#### Records for processing:

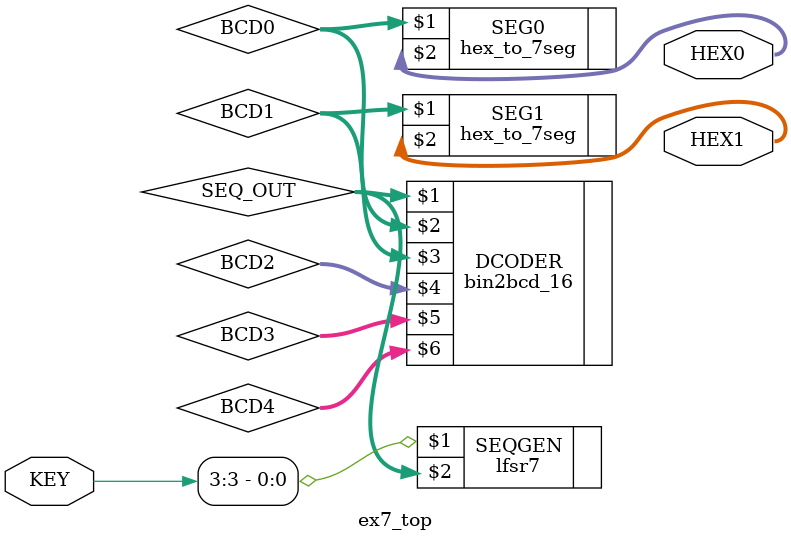
<source format=v>
module ex7_top(
	KEY,
	HEX0, HEX1
);
	input [3:0] KEY;
	output [6:0] HEX0;
	output [6:0] HEX1;
	wire [3:0] BCD0, BCD1, BCD2, BCD3, BCD4;
	wire [6:0] SEQ_OUT;
	
	lfsr7 SEQGEN (KEY[3], SEQ_OUT);
	
	bin2bcd_16 DCODER (SEQ_OUT,BCD0,BCD1,BCD2,BCD3,BCD4);
	
	hex_to_7seg SEG0 (BCD0,HEX0);
	hex_to_7seg SEG1 (BCD1,HEX1);
	
endmodule

</source>
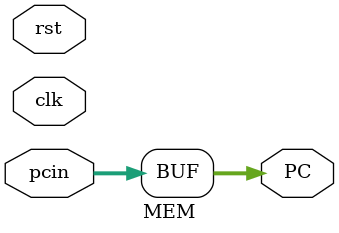
<source format=sv>
`timescale 1ns/1ns
module MEM(input clk, rst,
            input[31:0] pcin,
            output[31:0] PC);
    
     assign PC = pcin; 
            
endmodule


</source>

#### Instruction:
Where a line of the records includes "output", copy it.

#### Response to the exercise:
	output [6:0] HEX0;
	output [6:0] HEX1;
            output[31:0] PC);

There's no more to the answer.